*Исходный текст*.
◆ ◆ ◆

Ишь, рассопелись вокруг. Гарнизон, подъём! Главный Сусанин рассвета всё ещё не обещает... Но погуляем знатно! Чудо не замедлило себя долго упрашивать: к Цитадели подорвались абсолютно все. Даже Мерлин, принципиально не прикасающийся к фотоаппарату до быстрорастворимого завтрака. Даже Алик, у которого в это раз вообще не было с собой фотоаппарата. Не беспокоясь об охране снаряжения - нужно быть более чем фанатиком, чтобы пиликать в пять часов утра на Мангуп, в надежде на фанатиков, что расшвыряют где попало драгоценные подношения необещанному рассвету - мы по азимуту вышагнули на дорогу и отправились строго на восток. Впрочем, душу мне точил червячок сомнений, не заложить ли сначала “обзорной” петельки на Элли-Бурун. Смещение точки восприятия, панорама Каралезской долины, обиталище вольных ветров, всё такое...

◆ ◆ ◆

*Предоставленные данные*.
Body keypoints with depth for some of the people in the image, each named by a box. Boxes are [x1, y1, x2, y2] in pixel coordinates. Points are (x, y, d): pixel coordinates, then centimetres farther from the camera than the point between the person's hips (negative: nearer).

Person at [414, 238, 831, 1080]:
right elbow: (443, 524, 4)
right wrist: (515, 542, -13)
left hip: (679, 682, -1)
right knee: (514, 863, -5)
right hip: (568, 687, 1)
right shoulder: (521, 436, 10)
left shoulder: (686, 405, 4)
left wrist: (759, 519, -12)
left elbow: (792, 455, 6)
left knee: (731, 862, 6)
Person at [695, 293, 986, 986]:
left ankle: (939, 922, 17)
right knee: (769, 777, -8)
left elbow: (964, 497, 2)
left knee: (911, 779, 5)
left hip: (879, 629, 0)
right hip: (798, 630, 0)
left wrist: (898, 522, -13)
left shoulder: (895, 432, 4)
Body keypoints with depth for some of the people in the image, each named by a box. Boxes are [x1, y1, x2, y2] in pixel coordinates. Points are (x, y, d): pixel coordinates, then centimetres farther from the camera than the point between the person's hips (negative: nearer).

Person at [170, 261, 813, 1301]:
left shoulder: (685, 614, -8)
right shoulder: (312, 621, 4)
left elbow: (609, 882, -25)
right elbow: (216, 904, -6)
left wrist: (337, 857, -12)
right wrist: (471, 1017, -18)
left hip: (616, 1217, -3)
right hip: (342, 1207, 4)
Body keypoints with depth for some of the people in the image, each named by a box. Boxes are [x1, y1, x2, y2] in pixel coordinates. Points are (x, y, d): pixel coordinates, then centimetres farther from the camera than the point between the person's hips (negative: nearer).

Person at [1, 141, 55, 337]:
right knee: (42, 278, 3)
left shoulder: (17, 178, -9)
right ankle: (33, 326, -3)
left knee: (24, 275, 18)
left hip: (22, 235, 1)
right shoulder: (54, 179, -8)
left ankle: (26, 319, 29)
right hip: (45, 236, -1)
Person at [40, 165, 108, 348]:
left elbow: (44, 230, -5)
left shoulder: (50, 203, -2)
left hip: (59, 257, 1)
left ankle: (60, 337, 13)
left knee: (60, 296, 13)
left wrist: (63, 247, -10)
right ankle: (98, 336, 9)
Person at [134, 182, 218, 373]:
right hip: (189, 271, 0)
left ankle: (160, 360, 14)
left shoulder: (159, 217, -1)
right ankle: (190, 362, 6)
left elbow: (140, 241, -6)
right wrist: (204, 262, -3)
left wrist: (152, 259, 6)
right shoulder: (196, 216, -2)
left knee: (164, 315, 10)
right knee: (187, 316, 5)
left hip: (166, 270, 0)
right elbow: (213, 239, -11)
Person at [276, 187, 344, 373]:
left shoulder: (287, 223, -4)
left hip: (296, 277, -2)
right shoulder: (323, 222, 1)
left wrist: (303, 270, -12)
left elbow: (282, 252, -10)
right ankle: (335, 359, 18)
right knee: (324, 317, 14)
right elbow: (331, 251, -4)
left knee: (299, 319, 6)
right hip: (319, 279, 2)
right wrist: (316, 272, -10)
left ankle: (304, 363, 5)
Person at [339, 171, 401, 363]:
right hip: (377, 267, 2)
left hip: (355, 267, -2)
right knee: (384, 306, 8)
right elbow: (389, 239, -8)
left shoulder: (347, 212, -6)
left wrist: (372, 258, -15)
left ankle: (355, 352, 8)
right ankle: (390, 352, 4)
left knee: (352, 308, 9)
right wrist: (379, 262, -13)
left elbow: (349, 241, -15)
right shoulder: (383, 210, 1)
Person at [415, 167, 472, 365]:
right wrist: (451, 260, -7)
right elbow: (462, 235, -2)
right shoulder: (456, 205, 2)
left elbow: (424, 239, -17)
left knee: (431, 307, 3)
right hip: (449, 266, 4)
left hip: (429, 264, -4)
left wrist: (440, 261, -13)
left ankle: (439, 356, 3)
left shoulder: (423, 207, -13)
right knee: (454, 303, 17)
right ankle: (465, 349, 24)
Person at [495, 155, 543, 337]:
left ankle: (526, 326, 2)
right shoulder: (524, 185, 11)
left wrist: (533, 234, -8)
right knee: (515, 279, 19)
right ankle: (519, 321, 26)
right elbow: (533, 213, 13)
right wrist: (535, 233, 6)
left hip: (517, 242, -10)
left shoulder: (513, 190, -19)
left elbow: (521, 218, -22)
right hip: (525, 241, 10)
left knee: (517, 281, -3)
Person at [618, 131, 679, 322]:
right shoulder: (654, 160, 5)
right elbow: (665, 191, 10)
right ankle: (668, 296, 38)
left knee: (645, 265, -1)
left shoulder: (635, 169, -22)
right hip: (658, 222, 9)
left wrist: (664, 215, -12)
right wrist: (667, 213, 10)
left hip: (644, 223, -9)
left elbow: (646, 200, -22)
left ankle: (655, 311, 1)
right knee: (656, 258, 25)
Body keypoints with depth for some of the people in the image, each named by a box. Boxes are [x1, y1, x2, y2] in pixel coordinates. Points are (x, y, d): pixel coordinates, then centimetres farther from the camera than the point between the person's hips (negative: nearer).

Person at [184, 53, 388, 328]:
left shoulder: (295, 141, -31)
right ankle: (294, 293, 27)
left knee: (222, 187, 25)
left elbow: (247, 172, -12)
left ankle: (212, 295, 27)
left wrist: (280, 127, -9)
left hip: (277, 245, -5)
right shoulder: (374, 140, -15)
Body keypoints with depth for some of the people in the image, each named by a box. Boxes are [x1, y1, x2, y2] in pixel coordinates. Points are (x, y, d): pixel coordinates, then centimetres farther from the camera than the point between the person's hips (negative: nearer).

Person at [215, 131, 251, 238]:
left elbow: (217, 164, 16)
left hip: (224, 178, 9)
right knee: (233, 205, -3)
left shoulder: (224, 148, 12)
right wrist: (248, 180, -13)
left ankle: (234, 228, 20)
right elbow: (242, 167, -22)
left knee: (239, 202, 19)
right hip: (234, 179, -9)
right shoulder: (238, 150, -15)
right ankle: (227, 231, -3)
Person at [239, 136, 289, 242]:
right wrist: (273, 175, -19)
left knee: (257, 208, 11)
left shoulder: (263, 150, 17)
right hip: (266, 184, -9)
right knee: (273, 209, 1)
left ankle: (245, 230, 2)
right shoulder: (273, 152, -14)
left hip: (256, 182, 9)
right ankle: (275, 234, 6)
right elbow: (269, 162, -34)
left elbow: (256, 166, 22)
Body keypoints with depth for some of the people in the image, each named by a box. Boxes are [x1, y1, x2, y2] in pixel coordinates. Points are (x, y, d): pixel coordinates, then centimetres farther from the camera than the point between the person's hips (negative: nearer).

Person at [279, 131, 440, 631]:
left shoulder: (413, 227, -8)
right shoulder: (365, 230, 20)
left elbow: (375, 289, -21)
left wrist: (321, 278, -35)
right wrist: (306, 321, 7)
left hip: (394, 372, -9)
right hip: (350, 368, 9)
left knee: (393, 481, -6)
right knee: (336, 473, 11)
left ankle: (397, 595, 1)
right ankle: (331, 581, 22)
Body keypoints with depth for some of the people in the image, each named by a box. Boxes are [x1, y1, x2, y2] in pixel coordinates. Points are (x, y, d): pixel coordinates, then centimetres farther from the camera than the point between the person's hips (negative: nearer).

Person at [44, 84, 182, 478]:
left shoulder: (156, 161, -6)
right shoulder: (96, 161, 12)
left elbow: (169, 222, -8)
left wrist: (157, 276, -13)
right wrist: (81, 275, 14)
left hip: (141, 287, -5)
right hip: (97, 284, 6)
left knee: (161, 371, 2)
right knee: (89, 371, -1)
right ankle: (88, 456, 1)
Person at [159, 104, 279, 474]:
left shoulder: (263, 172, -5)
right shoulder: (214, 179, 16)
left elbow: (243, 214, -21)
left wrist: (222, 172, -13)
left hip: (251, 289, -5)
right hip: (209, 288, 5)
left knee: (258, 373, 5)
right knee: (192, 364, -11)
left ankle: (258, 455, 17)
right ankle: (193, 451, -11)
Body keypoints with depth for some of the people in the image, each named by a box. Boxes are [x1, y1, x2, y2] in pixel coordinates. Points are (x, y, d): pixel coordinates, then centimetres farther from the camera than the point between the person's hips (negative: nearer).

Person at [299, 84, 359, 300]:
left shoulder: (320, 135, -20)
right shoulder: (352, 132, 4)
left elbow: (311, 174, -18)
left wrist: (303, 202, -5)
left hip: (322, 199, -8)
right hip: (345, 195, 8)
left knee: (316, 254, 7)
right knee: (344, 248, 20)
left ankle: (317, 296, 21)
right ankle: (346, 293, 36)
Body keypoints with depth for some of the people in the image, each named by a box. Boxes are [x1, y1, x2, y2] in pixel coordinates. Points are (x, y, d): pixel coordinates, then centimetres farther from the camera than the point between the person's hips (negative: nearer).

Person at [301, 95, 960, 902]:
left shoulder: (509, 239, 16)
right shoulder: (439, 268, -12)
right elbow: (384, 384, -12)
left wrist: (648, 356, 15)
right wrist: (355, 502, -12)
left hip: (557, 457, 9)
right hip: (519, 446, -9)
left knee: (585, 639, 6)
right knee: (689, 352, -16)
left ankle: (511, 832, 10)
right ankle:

◆ ◆ ◆

*Что сделать*.
- a) Ответьте на вопросы по рассказу о Мангупе и пометьте каждый ответ так же, как вопрос.
(i) К какому сооружению отправились абсолютно все участники?
(ii) У кого из участников в этот раз вообще не было с собой фотоаппарата?
(iii) В каком направлении пошли путники, выйдя на дорогу?
- b) Продолжите рассказ о Мангупе сразу после его последнего предложения.

*Письменные ответы*.
- a)
(i) К Цитадели.
(ii) У Алика.
(iii) Строго на восток.

- b)
Мангупский Мальчик меня вчера кругами водил, что ли? - К "укрепрайону" мы выбрались, обогнув стороной и разрушенную базилику, и тригопункт. Вот так, сразу, - ХАДЫЩЬ! (с) Алик - и Цитадель непослушным вихром в поперечнополосатое небо устремилась. Да-да-да, именно, поперечнополосатое. Почти зебра. Только не монохромная, а пастельно-жовто-блакитная. Жалко, "правильного" света пока нет... Лады, пробежимся по скоренькому к самым удалённым пещеркам, а на обратном пути и башне надвратной почестей фотографических по полной программе обломится. Обогнув подозрительно знакомые круглые дыры в украшенных голубовато-серым лишайником плитах - мы, вообще, который день подряд топаем? - неужели, всё ещё по матушке-Бакле?!!!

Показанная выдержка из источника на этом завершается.